14.9.5 Extrapolation risks
Scaling laws are empirical fits, not physical laws. Extrapolating beyond observed scales carries risks:
Phase transitions: The scaling exponent might change at some scale. Perhaps models above 10 trillion parameters enter a new regime with different dynamics. We would not know until we train such models.
Optimization breakdown: Very large models might be harder to optimize, with instabilities, gradient issues, or sensitivity to hyperparameters that do not appear at smaller scales.
Data distribution shift: If training data quality or distribution changes at scale (e.g., running out of high-quality data and using more synthetic data), the scaling law from earlier data might not apply.
Irreducible loss dominance: As models improve, the irreducible loss \(L_\infty\) becomes a larger fraction of total loss. Near this floor, the power law bends and eventually flattens.
Unknown unknowns: There might be phenomena we have not anticipated that change the picture at larger scales.
How far can we safely extrapolate? A common heuristic: extrapolate at most 1 order of magnitude beyond your largest training run. Extrapolating 2+ orders of magnitude is speculation, not prediction.
14.9.6 Confidence intervals
When presenting scaling law predictions, include uncertainty. If your fit gives \(\alpha = 0.08 \pm 0.01\), propagate this to predictions:
At \(N = 10^{12}\) parameters:
\[ L = (N_c / N)^\alpha = (8.8 \times 10^{13} / 10^{12})^{0.08} = 88^{0.08} \approx 1.43 \]
With \(\alpha = 0.07\): \(L \approx 1.37\). With \(\alpha = 0.09\): \(L \approx 1.50\).

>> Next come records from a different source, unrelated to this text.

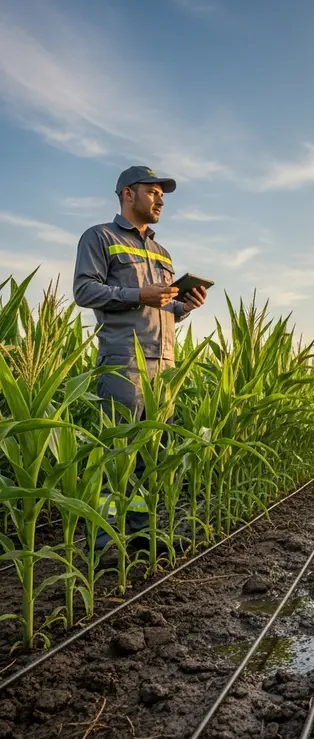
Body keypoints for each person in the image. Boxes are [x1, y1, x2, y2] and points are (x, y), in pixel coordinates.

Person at [73, 165, 208, 550]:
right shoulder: (100, 237)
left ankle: (141, 533)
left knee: (151, 454)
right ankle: (104, 540)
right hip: (124, 362)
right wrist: (138, 295)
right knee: (116, 452)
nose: (160, 199)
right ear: (128, 194)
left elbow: (163, 308)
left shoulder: (162, 253)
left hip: (164, 366)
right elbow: (84, 291)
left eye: (162, 194)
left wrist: (185, 305)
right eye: (153, 192)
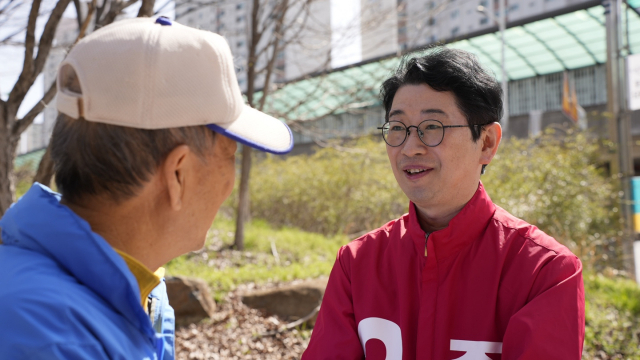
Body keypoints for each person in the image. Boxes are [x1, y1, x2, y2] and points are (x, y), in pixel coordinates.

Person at [0, 17, 293, 359]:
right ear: (178, 175)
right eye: (231, 155)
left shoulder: (128, 287)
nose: (232, 179)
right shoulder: (53, 340)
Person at [302, 47, 585, 360]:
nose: (411, 147)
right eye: (397, 128)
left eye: (432, 127)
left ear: (487, 142)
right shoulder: (357, 264)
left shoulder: (544, 271)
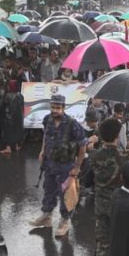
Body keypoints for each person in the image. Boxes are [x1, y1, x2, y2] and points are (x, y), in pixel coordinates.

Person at [29, 94, 87, 237]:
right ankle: (47, 216)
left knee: (66, 194)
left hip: (66, 166)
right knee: (48, 189)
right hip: (49, 163)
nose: (54, 110)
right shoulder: (47, 119)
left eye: (57, 108)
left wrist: (77, 167)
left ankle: (64, 221)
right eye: (52, 107)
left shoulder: (72, 124)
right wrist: (43, 150)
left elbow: (83, 146)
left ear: (63, 107)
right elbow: (46, 136)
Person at [88, 118, 129, 256]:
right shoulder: (126, 156)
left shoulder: (94, 156)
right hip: (120, 205)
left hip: (101, 205)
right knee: (122, 240)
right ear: (117, 135)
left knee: (103, 243)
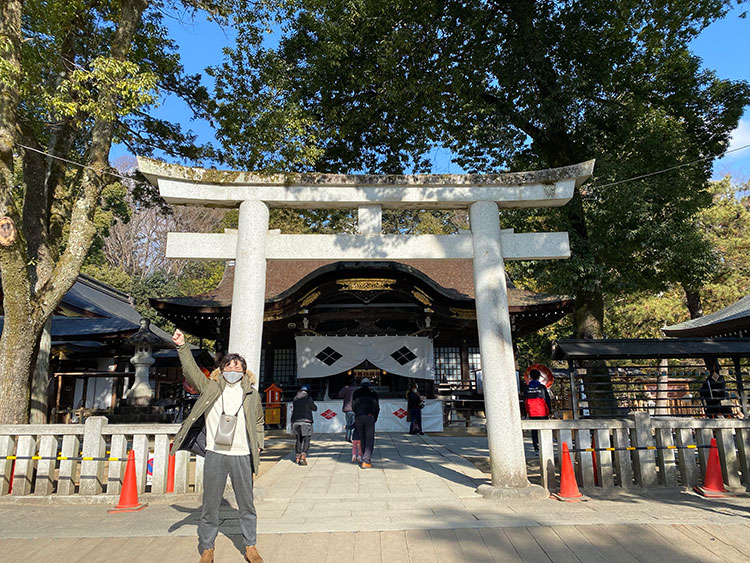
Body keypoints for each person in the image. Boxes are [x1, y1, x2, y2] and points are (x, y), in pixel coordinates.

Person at [170, 329, 265, 563]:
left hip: (242, 454)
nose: (233, 371)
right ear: (221, 370)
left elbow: (259, 421)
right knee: (209, 504)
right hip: (215, 452)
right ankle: (207, 547)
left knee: (246, 503)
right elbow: (191, 371)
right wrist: (182, 346)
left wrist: (259, 445)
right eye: (229, 367)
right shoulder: (210, 388)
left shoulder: (252, 395)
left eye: (237, 367)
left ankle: (250, 546)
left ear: (244, 371)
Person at [352, 377, 379, 469]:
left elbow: (353, 406)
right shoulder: (373, 393)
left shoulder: (356, 393)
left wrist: (357, 414)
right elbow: (376, 407)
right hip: (369, 416)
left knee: (362, 438)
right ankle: (366, 460)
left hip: (359, 417)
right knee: (369, 439)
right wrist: (374, 417)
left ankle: (364, 457)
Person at [523, 368, 551, 452]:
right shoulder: (542, 387)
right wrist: (549, 411)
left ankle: (536, 448)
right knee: (544, 429)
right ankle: (545, 447)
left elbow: (525, 401)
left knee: (534, 431)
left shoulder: (526, 388)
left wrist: (526, 413)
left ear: (530, 377)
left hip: (532, 412)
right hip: (542, 412)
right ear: (539, 377)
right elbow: (547, 400)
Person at [291, 384, 317, 465]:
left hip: (295, 421)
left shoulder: (295, 398)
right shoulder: (308, 398)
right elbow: (314, 408)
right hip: (306, 421)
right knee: (306, 439)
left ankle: (297, 457)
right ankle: (303, 456)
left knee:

The uncertainty grows with extrapolation distance. A 12% uncertainty in exponent becomes 20%+ uncertainty in loss over 2 orders of magnitude.
14.10 Summary
Scaling laws reveal that language model performance improves predictably with compute, data, and parameters. The key insights:
- Power laws: Loss decreases as power laws with each resource
- Compute-optimal training: Balance parameters and data (roughly 20 tokens per parameter)
- Emergent capabilities: Qualitative abilities appear at specific scales
- Limits: Data scarcity, compute costs, and diminishing returns constrain scaling
These relationships have transformed how we build language models, shifting focus from architectural innovation to efficient scaling. Understanding them is essential for anyone working with modern transformers.